During the course of normal battle mode, one thing I learned really fast was that "jammer beatons" (black blocks) dumped on you by your opponent need your swift attention. No matter how many beatons you turn into score, these obstacles will not disappear unless the adjacent beatons are cleared, so you can't just rock out in the right-hand corner if you have a column of jammers creeping up your left-hand border. This becomes even more important in vs. battles, since if your opponent is skilled, there will be a royal jumble of jammer beaton junk headed your way.
Connected machines allow a challenger to appear in the middle of your single player game. Of course, you're dropped back into your CPU battles at the end, but there is no way to get out of a challenge, so if someone is really insistent, you will not get any practice in. There is also no way to start a single player game on a machine that is connected to someone who is already playing—you have to challenge them.
So picture me this afternoon, waltzing up to pick a fight with some random guy. Except he's not some random guy. He has clearly been putting in way more time than me on this game and can drop beatons at a pace that makes me look like a toddler stacking alphabet blocks.

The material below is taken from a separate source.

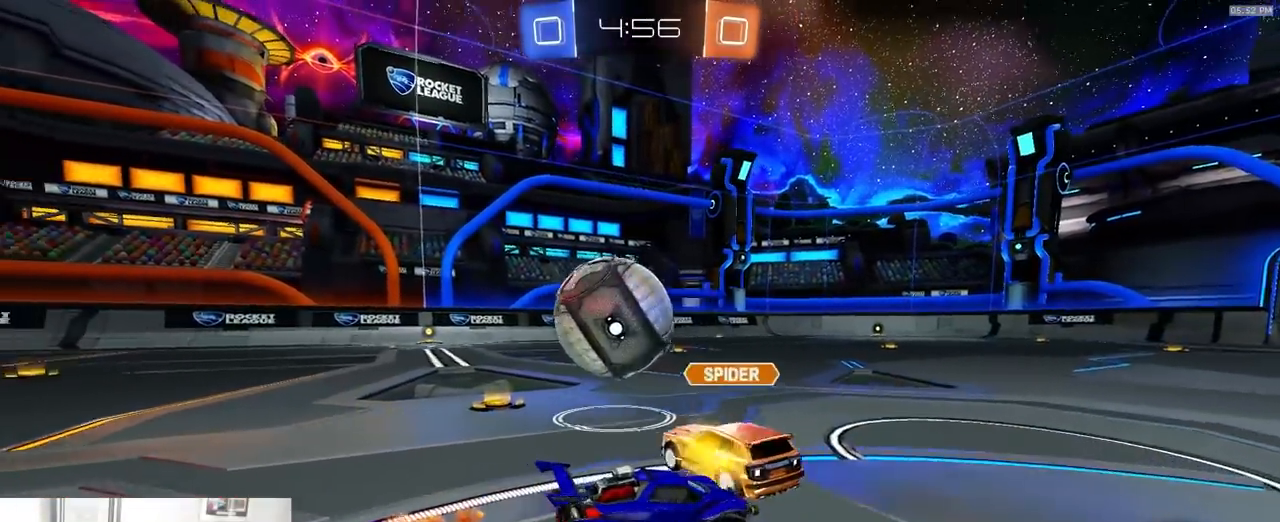
{"dt_ms": 500, "buttons": ["R2"], "left_stick": "left", "right_stick": "center", "events": [[133, "R1", "up"]]}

He's probably using both the left and right spin buttons, as opposed to me, an amateur who hopelessy rotates beatons in one direction only. After raining jammers on me for a scant but decisive few minutes, he returns to single player mode where he makes declaring victory agains the CPU look easy, as I can tell since I can sit at the connected machine and wait for his game to end so I can start my own. You may be starting to get the feeling I didn't really appreciate the cabinet connection set-up (it's running on the NESiCAxLIVE system) and it's true, I might not, but only because I want to play more.
There is definitely a zone to be gotten into here, where the part of your brain that gets excited about rhythm is in sync on some wavelength (Vocaloid vibrato, no doubt) with the part of your brain that gets excited about matching colored blocks. There you will drop only the most magical of beats and watch as the multi-colored beatons smile their approval and disappear.
*Magical Beat is currently available to play in Japanese arcades.